Она сдержала слово, и два долгих месяца провел Исидор между жаждой и упоением. Конечно, это были только письма преданной ученицы, конечно, она писала только о своих книгах и своих сомнениях, но в конце всегда стояло словечко о здоровьи или о морской прогулке, или о погоде, или о ветке дерева, просовывающейся в окно. И, наконец, в самом конце всегда — «Твоя Гипатия».
Еще раз дошел Исидор до начала пустыни в вечер возвращения Гипатии. Но теперь он остерегался и оставался в уединенном трактирчике, не спал и до восхода солнца поспешил на улицу, где должна была проезжать Гипатия. И он не прозевал, когда она проезжала! В открытой, дорожной коляске, которую тащили два маленьких вола, сидела она рядом с отцом — высокая, прекрасная, настоящая женщина. Исидор прижал голову к деревянному столбу и рыдал, и бормотал отрывки стихов, и ломал пальцы. Затем повозка проехала. Исидор позвал маленького черного погонщика, уселся на осла, болтая длинными ногами, схватил его за уши и погнал так неловко, что и хозяин и хозяйка разразились смехом, а черно-коричневый погонщик, бежавший сзади в облаках уличной пыли, кувыркался и кривлялся, чтобы превозмочь свою веселость.
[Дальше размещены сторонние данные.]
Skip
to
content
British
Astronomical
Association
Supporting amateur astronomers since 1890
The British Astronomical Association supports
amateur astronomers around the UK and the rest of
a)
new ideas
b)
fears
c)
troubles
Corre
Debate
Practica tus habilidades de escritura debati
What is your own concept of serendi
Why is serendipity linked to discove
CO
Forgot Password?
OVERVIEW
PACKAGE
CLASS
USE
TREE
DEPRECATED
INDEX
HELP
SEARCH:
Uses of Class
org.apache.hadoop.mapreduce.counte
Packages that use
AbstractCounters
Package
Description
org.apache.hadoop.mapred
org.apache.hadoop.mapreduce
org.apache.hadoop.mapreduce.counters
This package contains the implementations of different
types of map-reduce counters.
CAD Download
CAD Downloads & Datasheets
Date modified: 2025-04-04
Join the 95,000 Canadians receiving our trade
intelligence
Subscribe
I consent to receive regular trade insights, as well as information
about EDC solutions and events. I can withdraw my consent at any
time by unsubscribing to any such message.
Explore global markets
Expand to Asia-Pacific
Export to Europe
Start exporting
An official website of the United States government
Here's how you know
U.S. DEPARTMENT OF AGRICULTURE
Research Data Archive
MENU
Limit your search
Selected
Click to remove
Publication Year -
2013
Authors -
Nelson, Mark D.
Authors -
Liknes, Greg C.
Потом понеслись галопом по боковым дорогам обратно в город. Мальчишка бежал рядом с ослом и, когда они въехали на главную улицу, он сделал еще два прыжка и продолжал смеяться. Исидор свалился с осла и поспешил в Академию, чтобы встретить свою ученицу.
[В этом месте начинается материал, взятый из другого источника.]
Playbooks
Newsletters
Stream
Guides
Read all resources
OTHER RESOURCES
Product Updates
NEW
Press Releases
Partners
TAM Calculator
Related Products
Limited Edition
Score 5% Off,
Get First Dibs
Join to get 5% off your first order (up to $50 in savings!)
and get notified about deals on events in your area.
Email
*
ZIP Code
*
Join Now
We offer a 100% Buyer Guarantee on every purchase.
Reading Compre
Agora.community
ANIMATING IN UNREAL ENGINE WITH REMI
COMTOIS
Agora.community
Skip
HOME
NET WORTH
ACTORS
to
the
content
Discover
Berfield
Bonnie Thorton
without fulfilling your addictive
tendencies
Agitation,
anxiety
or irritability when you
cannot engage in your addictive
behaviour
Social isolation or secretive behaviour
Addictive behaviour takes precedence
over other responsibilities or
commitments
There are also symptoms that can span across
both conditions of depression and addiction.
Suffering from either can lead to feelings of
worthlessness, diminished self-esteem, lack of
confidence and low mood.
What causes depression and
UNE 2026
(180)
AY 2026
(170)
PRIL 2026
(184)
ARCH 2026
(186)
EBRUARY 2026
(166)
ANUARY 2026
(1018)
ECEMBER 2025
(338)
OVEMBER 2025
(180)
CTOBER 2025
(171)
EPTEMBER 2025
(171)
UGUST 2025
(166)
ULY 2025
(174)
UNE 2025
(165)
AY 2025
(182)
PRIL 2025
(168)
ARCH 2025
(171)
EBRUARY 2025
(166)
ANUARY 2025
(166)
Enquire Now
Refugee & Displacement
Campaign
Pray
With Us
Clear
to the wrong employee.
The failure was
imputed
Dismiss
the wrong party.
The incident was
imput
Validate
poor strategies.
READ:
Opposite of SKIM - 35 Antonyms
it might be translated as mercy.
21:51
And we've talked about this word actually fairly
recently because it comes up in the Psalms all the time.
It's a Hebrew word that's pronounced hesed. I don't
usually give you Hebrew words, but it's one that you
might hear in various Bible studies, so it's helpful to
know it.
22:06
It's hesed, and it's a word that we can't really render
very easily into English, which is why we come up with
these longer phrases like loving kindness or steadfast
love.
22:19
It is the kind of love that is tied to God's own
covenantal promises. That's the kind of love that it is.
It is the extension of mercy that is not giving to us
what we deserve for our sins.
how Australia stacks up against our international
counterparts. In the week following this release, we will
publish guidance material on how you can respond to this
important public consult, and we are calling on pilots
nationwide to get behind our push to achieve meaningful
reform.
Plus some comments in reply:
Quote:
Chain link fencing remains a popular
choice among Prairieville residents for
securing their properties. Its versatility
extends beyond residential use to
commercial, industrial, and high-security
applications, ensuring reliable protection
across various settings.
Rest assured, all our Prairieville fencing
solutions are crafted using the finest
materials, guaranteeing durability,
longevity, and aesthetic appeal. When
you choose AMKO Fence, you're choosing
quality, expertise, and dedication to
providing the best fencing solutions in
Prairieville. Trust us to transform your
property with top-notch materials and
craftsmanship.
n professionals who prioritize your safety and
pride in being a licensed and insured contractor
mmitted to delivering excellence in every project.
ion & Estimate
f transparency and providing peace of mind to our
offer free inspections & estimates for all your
С севера летели над городом длинные цепи аистов из-за моря, из Греции, а, быть может, и дальше из баснословных ледяных дунайских равнин. С запада же медленно и тяжело, несомая ударами серо-белых крыльев летела птица-философ и в широкой улыбке раскрыла клюв, заметив молодого ученого. Внизу загрохотала повозка; из нее вылез Теон со своей дочерью. Было счастьем, что Исидор уже превозмог утром первое впечатление и мог приветствовать возвратившихся относительно покойно. Гипатия встретила его приветливо и серьезно, как благовоспитанная молодая девушка, и прошла в академические помещения, которые она покидала в первый и — по ее словам — в последний раз. Теон нерешительно пожал руку Исидору. Когда феллашка взяла багаж и заплатила вознице — дело, за которым Теон следил так внимательно, как будто хотел научиться чему-нибудь новому — Теон повел учителя дочери в большую залу и некоторое время ходил молча взад и вперед. Должно быть, он разговаривал сам с собой, так как внезапно сказал, начав с полуслова:
— Итак, я был совершенно поражен, едва мог поверить, что моя дочь обладала столькими знаниями, гораздо больше, чем обычно у женщин; как кажется, — почти Аспазия; при этом я обнаруживал эти знания всегда только случайно, когда она помогала мне в моей летней работе. Очевидно, она знает гораздо больше, чем показала мне. Итак я был приятнейшим образом поражен, молодой друг. И все исполнится согласно нашему уговору.
— Какому уговору?
— Ах, да! Я полагаю, что Гипатия еще около года — может быть, до следующей весны, останется вашей ученицей, а затем, — да, я действительно не знаю, что нужно будет делать дальше с Гипатидионом. Но вы, мой молодой друг, вы достигнете возраста, в котором мы можем включить вас в состав учителей нашей Академии. Со связями, которые вы еще с детских лет имеете в Константинополе, ваше назначение несомненно и вы сможете тогда — я полагаю… — мне нужно, однако, достать Птоломея! Целый месяц я ломаю голову, чтобы понять смысл одного глупого места!